Turkey Meatballs???? huh maybe. That sounds like a dinner that all will love. I have in the past used zucchini in place of pasta before and that sounds perfect. Just a quick trip to the grocery and voila!! all the makings for dinner.
So yesterday I wanted to give you the dirt on my sister and myself. I think the appropriate word absolutely is "dirt". It is definitely a messy situation. I have been the push over, follower, and even a "yes" person in the past. It is way easier for everyone else if you are that way. I mean who really likes to hear they are wrong???? Me. I don't mind hearing I am wrong. Why???? It gives me a chance not to make the same mistake again and maybe to even apologize (which I have been know to do years after the fact). So my Little Sister is going through some stuff. Most of Hardwick, to my knowledge, knows more than I about her situation. I allow my sister to make her mistakes and not shame her, because they are her mistakes. And maybe they aren't mistakes. Maybe they are what they are and will take her somewhere more purposeful later. Who knows? I called my sister yesterday to let her know that I love her. I called to tell her that at this point in my own recovery that I cannot take on her issues and must deal with my own. I asked her to please refrain from informing me of her problems and talk to me about other things. She didn't take it well. She shot me down verbally and then disowned me. Funny.... I am okay with this for now. I feel it is maybe healthier for me. I broke when I spoke to her last week and had to listen to her cry. Oh God!... that was so hard for me to hear her do. It took me 2 days to dig myself out of that pit of dirt and rock crumbling beneath my feet, tears from my eyes and whaling agony shooting out of my soul, but I did it and don't want to go back again.

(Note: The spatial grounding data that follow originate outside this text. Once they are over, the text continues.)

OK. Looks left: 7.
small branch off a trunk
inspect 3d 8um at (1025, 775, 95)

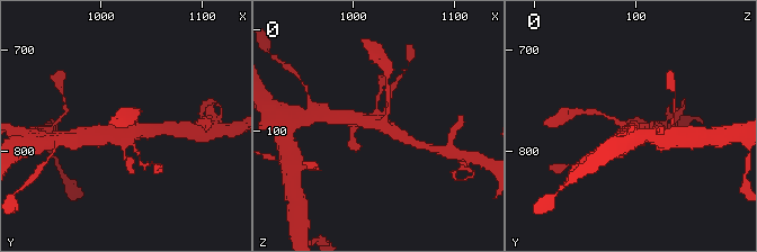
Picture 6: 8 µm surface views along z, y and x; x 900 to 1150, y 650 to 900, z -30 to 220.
zoom in
inspect 3d 3.5um at (1030, 776, 96)

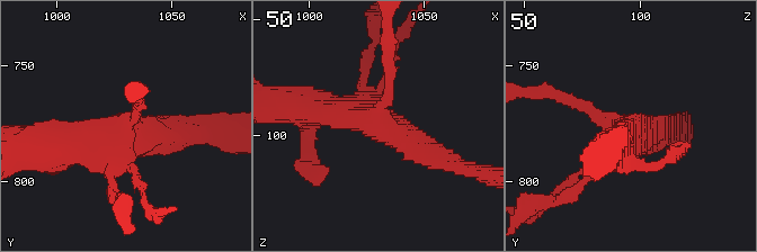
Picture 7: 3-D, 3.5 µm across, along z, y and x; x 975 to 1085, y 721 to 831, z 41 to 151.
now the EM
inspect em xy step 5 tint at (1029, 778, 94)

Family. Hard stuff. At least in my family. I am disposable. That is the part that I work so hard not to be. I mean who really wants to be trash? I know it is a harsh term but isn't that what we call stuff we no longer need, or want? trash... tossed aside, tossed out. So what does trash do when it is no longer needed where it once was, be it family, friend, home, whatever???? I think I have it figured out. Maybe trash finds a new home, friend or family or maybe it makes the best out of what it has turning into a rich compost and then, into its own beautiful tree, with many branches creating a new family. A family all of its own, strong, reliable and unbroken. I have that with my husband and 2 children. We are beautiful together and strong.
So yes I think turkey meatballs and zucchini pasta.... what are you having?